About this exercise: Check every line of the entries that follow, and copy the ones containing "labels".

----- Data excerpts

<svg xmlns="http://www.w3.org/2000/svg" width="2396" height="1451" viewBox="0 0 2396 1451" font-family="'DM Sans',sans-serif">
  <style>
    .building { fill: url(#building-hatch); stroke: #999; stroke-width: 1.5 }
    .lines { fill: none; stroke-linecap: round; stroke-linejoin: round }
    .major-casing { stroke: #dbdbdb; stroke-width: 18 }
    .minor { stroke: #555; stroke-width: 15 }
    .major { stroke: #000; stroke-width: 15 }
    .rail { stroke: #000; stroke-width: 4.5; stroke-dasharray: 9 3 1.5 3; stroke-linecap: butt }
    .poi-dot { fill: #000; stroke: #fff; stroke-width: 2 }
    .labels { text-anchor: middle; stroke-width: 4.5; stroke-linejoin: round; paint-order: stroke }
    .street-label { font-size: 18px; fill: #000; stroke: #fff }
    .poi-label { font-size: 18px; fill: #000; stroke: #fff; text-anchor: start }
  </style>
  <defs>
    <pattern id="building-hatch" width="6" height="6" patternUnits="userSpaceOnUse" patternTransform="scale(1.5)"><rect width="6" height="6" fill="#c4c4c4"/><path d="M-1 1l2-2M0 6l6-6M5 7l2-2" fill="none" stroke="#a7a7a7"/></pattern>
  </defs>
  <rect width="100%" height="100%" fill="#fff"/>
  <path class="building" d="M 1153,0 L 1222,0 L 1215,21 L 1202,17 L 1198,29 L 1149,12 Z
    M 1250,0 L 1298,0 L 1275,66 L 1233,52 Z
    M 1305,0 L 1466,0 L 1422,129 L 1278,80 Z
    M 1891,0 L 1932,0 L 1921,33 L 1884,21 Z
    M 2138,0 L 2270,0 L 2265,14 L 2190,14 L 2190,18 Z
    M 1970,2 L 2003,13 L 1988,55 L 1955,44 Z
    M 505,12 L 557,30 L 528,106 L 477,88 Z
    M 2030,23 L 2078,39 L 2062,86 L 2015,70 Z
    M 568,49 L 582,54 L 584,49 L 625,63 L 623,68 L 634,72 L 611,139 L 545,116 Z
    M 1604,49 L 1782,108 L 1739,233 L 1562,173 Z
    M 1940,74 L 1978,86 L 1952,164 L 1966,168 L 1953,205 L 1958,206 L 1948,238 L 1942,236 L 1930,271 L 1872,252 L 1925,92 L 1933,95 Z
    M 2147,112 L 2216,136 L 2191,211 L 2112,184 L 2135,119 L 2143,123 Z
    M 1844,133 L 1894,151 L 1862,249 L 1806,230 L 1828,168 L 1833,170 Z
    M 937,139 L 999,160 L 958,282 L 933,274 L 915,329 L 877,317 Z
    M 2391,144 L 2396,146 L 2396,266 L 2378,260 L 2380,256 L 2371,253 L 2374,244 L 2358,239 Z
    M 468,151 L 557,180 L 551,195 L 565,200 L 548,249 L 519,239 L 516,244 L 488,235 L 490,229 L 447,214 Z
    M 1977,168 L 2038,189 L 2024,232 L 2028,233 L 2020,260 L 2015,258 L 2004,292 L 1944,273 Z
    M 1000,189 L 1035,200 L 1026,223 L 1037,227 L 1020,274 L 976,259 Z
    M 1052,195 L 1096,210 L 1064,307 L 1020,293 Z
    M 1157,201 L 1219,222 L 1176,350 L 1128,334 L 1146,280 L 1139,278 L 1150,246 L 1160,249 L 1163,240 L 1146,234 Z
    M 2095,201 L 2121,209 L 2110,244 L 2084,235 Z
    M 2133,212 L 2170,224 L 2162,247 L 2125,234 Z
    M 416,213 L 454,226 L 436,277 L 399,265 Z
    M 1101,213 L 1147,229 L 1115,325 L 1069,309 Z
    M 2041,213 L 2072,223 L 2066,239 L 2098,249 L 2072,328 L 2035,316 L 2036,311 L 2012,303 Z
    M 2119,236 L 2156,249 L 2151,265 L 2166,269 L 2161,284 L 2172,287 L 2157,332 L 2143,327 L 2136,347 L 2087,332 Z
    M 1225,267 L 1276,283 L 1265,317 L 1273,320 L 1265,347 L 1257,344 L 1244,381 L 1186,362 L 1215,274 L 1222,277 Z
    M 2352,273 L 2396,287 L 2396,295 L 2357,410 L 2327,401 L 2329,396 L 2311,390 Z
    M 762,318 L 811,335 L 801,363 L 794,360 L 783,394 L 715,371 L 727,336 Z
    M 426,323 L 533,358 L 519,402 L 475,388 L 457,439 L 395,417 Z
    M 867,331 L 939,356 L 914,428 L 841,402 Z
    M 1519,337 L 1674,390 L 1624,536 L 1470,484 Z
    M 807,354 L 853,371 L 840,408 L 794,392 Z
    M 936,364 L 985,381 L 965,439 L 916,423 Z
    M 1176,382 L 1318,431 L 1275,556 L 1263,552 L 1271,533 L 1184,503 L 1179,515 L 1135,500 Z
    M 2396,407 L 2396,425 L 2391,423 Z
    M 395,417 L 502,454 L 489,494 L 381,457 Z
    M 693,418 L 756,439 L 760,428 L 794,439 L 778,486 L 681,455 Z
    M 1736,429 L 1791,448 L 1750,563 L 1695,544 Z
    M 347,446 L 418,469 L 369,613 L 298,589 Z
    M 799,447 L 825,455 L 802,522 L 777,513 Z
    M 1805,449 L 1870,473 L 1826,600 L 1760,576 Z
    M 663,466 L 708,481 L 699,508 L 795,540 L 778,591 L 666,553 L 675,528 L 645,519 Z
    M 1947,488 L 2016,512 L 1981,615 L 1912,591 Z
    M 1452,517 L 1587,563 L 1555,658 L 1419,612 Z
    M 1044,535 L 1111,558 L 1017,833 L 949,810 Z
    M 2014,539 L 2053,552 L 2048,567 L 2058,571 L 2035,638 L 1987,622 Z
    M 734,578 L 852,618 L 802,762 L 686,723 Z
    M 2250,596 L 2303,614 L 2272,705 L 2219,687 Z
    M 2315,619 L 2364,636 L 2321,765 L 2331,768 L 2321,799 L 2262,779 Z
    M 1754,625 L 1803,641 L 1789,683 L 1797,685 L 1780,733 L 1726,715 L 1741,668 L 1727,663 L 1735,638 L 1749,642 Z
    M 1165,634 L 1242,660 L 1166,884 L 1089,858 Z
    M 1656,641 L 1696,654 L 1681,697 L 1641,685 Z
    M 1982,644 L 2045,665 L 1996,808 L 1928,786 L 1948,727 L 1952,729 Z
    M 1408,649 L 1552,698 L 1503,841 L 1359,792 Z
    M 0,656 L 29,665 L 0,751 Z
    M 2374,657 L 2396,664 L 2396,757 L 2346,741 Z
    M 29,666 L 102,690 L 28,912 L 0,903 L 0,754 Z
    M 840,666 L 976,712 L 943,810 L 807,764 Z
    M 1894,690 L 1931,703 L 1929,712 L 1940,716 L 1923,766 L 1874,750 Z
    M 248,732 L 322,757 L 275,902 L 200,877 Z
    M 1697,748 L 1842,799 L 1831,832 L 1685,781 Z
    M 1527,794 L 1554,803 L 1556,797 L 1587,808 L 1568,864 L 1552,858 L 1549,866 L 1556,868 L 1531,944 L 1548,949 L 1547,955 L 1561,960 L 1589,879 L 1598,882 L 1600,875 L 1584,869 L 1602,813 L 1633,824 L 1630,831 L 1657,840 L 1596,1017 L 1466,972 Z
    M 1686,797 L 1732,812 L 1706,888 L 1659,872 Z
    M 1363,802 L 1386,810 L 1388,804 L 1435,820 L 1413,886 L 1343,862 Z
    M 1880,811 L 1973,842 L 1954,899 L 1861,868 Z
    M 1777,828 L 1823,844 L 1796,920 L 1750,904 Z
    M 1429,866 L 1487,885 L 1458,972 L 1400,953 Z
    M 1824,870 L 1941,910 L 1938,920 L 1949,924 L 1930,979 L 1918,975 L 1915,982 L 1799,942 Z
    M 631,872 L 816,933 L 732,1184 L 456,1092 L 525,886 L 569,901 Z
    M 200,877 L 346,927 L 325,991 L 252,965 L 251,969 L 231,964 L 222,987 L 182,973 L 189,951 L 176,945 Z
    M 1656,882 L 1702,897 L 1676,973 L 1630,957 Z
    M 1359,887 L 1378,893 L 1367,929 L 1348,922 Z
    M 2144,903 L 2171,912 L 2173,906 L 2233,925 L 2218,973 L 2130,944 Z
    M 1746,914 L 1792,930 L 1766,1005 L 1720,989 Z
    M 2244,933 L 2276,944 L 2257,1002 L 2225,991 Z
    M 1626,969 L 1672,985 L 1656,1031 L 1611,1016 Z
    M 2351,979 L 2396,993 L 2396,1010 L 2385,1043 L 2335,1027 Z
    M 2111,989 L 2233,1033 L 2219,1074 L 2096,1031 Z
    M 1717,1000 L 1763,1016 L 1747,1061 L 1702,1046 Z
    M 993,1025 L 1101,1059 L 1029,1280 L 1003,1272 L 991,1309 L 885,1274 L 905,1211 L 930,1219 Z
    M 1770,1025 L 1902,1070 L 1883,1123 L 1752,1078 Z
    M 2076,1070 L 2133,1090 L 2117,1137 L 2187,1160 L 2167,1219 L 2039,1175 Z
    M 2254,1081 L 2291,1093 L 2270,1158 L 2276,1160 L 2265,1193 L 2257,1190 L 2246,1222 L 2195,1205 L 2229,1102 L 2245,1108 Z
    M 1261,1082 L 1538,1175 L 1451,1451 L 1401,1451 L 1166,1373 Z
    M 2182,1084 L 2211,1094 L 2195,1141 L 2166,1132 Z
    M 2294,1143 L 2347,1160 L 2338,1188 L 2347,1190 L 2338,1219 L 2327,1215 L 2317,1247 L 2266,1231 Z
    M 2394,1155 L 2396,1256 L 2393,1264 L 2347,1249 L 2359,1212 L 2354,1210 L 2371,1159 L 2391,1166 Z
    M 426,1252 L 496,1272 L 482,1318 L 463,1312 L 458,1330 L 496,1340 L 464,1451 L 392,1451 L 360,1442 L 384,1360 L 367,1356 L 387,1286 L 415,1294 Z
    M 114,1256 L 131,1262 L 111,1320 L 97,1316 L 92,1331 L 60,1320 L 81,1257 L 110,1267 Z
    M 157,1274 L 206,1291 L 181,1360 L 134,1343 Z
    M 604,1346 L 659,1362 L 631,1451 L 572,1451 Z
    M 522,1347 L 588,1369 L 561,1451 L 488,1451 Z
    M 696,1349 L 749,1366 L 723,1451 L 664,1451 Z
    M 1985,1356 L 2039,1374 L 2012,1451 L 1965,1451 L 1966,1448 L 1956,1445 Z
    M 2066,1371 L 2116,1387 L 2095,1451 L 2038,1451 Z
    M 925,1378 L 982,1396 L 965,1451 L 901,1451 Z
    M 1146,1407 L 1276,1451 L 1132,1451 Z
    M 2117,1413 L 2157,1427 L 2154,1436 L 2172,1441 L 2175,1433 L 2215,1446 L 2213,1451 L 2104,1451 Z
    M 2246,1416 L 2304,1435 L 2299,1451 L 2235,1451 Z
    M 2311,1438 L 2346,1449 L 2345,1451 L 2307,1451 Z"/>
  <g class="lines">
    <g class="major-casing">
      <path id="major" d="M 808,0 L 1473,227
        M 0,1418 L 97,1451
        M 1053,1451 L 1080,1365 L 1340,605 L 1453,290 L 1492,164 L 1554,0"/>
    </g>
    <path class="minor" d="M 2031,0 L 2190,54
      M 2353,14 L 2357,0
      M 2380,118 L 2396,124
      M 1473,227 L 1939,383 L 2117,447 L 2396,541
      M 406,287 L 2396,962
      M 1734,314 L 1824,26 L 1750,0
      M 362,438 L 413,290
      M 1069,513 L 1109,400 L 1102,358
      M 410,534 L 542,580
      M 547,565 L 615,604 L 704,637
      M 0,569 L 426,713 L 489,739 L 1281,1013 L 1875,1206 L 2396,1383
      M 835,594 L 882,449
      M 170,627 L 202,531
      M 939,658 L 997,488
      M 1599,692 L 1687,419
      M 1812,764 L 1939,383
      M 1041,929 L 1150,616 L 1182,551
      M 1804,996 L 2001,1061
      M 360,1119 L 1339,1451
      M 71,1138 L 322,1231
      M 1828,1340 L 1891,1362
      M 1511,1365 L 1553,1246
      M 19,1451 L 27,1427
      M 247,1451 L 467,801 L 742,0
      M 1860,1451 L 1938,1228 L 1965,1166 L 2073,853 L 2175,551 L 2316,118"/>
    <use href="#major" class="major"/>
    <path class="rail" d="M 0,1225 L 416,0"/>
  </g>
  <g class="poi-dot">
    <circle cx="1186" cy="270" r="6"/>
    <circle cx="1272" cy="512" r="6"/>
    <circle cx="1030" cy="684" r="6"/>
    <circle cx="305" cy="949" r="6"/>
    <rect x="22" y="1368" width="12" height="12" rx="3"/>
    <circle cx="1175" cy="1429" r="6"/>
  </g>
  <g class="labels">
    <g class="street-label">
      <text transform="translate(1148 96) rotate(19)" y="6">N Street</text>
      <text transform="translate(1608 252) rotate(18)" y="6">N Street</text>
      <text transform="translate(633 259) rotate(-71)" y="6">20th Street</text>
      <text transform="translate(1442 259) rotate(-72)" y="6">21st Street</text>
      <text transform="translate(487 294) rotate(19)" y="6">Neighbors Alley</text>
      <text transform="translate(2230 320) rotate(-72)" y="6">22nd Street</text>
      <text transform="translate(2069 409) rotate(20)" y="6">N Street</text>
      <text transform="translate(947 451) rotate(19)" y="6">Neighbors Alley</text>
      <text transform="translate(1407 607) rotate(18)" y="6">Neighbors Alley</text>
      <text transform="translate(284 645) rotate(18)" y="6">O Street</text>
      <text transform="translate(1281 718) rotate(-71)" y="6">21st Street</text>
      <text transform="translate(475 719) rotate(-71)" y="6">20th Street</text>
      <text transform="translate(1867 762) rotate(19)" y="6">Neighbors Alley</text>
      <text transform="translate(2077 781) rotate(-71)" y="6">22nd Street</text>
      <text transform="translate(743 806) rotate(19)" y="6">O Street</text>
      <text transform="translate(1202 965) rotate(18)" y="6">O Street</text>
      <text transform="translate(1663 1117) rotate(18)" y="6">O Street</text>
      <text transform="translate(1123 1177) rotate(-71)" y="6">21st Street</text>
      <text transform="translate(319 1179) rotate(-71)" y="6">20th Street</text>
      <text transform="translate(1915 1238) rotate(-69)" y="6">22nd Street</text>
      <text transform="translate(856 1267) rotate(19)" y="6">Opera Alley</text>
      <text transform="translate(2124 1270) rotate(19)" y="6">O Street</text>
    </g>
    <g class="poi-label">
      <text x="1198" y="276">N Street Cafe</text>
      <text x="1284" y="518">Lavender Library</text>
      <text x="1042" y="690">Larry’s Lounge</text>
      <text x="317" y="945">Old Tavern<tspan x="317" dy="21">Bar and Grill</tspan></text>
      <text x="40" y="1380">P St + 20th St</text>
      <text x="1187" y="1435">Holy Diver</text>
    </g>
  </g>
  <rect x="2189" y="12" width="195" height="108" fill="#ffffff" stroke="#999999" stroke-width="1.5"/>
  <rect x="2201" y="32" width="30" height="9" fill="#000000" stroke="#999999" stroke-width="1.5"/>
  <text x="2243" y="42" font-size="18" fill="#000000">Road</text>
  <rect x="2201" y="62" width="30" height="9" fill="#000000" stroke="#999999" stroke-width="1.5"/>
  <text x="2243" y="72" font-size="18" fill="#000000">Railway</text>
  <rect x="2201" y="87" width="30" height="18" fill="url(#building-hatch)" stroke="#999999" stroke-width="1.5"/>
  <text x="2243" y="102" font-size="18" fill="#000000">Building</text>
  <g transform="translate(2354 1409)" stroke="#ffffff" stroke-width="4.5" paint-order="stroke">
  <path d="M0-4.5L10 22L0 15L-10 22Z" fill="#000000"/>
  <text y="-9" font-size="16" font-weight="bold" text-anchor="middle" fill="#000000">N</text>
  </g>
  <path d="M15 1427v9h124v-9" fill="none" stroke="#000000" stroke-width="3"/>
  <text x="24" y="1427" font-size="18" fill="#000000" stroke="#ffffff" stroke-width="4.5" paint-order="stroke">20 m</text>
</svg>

----------

Written solution:
    .labels { text-anchor: middle; stroke-width: 4.5; stroke-linejoin: round; paint-order: stroke }
  <g class="labels">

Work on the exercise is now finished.